§ **Excerpted text**
◇ ◇ ◇ ◇ ◇

SENDAI, Japan–As I drive into the town of Rikuzen-Takata, a scene similar to a nuclear holocaust comes into focus. The town was flattened by the velocity of the tsunami, and only a few concrete structures can be seen in the distance. The field is full of wood debris about 5 feet high. As I walk up to the large canal in the middle of town, which is about 200 meters wide, I cannot believe what I see. A large steel bridge that went over the canal has been washed away. The twisted metal beams that used to be the bridge are about 200 meters upstream, ripped apart by velocity and energy of the tsunami.
A firefighter with a Rikuzen-Takata insignia on his uniform tells me more about the disaster, “The first tsunami shot up the concrete riverbed and flew out into the city. No one imagined such speed and force.” He points out a three-story school with broken windows on the hill. “Many people escaped to the school. But the wave overtook the building. We found many bodies, including students, there.” I see pain in his eyes. This was the town where he and his ancestors were born and raised. It doesn’t exist any longer.

◇ ◇ ◇ ◇ ◇

Entries drawn from a collection
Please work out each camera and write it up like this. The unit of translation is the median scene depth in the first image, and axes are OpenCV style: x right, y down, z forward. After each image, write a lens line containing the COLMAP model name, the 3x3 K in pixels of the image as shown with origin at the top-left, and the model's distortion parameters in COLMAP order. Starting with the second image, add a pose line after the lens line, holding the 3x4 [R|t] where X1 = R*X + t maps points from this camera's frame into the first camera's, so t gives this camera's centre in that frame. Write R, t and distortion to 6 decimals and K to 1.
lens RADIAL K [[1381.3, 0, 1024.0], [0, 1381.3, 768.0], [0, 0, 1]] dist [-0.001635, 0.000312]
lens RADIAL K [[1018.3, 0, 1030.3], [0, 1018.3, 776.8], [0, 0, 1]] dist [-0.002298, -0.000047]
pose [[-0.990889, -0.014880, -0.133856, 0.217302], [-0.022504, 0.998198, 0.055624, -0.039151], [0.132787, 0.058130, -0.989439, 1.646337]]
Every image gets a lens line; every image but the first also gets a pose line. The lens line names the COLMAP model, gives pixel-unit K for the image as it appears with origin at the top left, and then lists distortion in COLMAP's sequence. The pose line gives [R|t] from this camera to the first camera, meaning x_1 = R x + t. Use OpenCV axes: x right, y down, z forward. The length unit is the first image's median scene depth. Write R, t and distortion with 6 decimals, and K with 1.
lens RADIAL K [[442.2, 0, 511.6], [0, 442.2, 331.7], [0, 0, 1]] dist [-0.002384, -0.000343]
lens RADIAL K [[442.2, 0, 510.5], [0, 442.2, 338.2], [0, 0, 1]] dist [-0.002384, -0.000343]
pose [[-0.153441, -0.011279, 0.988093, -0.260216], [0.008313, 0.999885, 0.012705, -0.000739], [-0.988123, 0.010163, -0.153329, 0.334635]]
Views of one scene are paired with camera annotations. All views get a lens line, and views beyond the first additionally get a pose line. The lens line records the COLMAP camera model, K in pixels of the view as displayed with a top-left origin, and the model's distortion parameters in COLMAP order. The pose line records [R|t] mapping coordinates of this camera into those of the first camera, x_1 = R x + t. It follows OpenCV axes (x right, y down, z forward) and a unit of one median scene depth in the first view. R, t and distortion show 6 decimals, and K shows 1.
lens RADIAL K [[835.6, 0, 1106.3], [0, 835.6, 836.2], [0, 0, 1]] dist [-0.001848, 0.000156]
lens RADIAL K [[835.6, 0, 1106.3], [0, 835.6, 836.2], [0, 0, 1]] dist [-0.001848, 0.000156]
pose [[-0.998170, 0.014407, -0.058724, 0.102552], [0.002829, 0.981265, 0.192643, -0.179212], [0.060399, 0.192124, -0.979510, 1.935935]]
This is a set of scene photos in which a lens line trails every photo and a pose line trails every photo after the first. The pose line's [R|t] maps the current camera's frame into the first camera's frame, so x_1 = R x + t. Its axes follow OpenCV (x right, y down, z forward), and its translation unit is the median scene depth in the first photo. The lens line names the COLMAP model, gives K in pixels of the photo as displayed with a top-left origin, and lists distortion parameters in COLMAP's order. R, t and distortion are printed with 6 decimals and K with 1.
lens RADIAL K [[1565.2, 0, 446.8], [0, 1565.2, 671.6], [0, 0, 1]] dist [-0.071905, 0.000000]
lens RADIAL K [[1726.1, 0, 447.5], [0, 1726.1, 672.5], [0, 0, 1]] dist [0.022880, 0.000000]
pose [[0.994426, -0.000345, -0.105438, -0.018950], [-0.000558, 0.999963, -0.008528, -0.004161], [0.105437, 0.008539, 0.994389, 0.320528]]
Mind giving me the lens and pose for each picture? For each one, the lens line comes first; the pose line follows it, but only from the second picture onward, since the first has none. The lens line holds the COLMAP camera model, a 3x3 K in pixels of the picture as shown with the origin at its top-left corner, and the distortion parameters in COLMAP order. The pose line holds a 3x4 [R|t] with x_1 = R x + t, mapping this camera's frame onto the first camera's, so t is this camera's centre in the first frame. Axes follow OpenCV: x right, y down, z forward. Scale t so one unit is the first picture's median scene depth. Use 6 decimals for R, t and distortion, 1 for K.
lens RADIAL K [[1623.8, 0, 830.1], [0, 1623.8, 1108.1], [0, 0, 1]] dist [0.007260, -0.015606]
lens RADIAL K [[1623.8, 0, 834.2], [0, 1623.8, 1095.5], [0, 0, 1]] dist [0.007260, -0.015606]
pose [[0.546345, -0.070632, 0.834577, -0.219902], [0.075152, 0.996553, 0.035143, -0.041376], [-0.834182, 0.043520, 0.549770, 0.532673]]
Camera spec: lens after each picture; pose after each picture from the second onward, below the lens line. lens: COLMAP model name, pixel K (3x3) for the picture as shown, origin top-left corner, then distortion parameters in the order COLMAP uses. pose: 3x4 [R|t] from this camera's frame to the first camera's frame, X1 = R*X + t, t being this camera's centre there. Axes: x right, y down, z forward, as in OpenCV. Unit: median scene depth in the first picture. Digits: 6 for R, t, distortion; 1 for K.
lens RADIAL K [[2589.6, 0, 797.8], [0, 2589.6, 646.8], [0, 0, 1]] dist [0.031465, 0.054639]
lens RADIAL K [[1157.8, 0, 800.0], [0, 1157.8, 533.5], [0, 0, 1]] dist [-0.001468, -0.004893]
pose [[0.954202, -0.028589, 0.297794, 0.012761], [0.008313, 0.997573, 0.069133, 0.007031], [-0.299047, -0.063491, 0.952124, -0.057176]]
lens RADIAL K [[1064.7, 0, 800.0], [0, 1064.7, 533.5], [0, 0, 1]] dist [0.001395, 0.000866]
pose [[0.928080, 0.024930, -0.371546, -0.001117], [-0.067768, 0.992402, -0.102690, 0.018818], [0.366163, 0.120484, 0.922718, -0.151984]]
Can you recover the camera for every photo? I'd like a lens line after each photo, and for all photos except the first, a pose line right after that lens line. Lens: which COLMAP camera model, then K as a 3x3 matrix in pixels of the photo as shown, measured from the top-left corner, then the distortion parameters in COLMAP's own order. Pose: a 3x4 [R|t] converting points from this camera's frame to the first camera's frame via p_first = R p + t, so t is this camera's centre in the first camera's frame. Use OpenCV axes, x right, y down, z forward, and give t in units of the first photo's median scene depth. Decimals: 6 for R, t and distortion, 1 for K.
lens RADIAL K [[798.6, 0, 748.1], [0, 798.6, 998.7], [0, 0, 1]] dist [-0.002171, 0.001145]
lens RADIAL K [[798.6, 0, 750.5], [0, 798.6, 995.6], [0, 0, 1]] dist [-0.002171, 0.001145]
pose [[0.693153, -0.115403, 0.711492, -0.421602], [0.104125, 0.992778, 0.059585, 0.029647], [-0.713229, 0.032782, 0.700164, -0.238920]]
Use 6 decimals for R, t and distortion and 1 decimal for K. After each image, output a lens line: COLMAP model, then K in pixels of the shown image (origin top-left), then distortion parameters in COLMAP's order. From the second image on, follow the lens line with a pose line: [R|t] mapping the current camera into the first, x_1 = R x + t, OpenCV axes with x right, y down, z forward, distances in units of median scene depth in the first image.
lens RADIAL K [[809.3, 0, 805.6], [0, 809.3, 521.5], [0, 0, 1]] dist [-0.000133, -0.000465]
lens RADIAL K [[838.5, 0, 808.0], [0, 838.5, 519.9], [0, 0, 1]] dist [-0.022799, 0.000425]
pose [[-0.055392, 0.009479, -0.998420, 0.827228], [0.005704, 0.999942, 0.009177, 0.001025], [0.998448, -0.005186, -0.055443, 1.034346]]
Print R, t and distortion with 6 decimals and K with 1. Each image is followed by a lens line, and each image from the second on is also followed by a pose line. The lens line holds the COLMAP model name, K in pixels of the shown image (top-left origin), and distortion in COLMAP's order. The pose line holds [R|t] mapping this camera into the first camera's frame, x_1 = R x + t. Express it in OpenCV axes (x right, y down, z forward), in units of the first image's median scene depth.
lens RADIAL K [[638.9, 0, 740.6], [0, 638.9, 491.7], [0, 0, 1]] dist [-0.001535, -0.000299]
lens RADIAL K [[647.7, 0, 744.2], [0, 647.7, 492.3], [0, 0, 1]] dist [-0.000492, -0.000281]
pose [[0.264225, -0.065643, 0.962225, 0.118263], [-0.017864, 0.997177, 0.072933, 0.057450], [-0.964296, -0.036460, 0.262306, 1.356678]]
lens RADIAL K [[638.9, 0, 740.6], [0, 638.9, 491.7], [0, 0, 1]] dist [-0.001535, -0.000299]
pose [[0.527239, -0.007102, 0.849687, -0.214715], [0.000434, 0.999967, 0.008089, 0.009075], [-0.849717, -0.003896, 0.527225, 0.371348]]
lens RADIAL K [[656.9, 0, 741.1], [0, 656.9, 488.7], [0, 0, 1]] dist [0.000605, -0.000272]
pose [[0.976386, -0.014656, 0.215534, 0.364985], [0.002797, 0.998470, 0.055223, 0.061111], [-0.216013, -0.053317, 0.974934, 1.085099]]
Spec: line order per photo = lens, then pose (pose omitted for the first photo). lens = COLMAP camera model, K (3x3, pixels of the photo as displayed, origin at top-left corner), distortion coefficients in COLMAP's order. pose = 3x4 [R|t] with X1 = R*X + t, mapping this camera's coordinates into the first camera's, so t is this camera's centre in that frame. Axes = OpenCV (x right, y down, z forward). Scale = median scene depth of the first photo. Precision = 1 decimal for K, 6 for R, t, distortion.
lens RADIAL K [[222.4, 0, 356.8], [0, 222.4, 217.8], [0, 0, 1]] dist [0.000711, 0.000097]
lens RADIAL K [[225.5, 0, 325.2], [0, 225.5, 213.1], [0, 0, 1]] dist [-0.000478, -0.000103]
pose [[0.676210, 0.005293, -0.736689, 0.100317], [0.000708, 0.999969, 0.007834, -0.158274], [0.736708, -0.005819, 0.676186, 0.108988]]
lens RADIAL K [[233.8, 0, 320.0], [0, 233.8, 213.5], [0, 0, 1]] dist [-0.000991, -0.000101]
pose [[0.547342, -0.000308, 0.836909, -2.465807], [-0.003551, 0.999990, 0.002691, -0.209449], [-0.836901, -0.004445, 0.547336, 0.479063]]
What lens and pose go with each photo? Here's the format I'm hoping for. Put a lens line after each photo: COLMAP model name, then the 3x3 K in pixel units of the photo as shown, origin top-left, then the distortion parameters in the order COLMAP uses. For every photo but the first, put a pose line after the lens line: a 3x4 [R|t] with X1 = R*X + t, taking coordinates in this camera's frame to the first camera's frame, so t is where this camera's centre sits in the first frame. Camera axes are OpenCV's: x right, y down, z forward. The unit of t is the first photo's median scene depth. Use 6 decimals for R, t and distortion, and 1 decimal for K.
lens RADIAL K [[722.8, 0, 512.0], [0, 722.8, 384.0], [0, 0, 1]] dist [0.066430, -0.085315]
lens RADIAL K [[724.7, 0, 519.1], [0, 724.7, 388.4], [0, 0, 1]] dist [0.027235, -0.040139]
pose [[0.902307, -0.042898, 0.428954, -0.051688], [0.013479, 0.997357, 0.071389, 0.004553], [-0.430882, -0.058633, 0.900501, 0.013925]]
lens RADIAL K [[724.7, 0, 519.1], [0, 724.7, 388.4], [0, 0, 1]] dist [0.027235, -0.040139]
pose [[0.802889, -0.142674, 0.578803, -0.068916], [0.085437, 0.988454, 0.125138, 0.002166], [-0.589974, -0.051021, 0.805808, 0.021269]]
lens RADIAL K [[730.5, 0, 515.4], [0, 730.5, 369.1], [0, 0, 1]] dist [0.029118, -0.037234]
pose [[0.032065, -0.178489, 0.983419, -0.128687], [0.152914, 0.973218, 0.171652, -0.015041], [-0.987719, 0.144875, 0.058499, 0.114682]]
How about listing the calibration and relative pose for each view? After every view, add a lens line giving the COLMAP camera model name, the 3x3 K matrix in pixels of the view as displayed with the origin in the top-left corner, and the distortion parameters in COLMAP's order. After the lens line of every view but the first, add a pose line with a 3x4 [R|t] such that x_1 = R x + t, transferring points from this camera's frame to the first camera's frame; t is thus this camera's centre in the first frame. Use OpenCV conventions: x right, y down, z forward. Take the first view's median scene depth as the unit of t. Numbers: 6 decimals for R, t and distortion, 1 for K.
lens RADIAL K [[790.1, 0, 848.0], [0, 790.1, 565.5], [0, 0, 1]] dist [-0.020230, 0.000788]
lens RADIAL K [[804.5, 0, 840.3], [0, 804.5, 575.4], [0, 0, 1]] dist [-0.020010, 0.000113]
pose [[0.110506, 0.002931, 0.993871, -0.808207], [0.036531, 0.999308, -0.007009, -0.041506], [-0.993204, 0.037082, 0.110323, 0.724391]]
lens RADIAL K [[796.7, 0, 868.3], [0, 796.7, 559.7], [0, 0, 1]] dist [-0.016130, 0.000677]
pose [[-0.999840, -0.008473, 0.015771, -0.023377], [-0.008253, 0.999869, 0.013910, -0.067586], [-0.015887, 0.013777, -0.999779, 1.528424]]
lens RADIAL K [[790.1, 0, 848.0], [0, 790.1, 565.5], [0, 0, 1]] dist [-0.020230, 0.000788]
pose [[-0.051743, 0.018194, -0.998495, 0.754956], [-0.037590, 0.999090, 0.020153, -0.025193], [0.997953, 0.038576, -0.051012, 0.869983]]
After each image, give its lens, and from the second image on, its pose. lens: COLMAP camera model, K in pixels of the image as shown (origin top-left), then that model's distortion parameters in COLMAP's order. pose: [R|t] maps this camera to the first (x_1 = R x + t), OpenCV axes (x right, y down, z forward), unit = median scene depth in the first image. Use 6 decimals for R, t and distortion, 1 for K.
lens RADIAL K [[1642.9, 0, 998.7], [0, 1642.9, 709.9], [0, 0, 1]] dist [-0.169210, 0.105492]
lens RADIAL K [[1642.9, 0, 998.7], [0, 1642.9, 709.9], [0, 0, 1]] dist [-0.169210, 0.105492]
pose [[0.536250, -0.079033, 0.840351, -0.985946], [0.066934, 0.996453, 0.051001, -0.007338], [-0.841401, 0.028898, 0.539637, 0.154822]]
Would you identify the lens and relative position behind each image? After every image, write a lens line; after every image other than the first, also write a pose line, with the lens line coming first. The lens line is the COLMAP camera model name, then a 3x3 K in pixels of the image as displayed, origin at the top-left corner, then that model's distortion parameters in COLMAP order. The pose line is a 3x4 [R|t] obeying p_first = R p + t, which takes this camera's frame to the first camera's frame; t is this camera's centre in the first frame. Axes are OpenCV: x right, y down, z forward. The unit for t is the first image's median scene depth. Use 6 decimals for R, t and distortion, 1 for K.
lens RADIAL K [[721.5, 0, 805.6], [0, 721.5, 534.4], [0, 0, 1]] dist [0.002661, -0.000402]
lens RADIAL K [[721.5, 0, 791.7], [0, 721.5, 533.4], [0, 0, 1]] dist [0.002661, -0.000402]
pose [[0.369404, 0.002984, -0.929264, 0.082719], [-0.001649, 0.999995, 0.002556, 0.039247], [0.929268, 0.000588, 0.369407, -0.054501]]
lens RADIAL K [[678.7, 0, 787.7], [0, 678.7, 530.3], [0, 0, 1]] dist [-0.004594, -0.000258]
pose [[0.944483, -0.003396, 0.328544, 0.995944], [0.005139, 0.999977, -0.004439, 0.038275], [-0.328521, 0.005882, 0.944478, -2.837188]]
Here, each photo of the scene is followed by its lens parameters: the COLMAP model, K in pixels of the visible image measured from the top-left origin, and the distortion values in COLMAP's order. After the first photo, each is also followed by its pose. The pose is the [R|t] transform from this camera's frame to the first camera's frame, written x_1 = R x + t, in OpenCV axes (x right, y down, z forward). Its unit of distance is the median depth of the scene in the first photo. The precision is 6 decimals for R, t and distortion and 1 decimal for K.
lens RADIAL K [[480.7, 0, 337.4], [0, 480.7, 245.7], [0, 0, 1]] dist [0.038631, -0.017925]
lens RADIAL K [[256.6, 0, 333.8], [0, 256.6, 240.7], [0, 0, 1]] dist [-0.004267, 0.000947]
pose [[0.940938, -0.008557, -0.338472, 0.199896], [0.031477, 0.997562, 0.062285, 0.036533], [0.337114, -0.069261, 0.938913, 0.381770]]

◇ ◇ ◇ ◇ ◇

§ **How to complete this task**
Carry on the account of the tsunami in Rikuzen-Takata, starting right after its final sentence. The listing has no connection to the account of the tsunami in Rikuzen-Takata.

§ **Exercise response**
The river stretched through the town for about 6 kilometers before meeting the mountains. Everything in its path was destroyed. The river turned out to be a death sentence for this once-thriving city. The volume of the Tsunami water increased the pressure of the river and made it lethal to its neighboring dwellers.
I reach the town of Ofunato. This town was known for its fishing industry. Most of the residential areas have been preserved, but there was heavy tsunami damage in the port and industrial areas. I drive to the port to investigate. Upon arrival, I spot a couple of fishermen next to their commercial fishing boats. They motion for me to approach them.
An older man says in a heavy Tohoku accent, “Thank God you guys are here. No one has come over here for more than three days now. We no longer have any food. Can you take us to City Hall up on the hill to fetch some food so we don’t starve to death?”
As we enter City Hall, a cheerful manager welcomes us and gives them boxes of food. He says, “We received food from the central government, but we have no way to distribute it. We weren’t prepared for half of the city being destroyed.”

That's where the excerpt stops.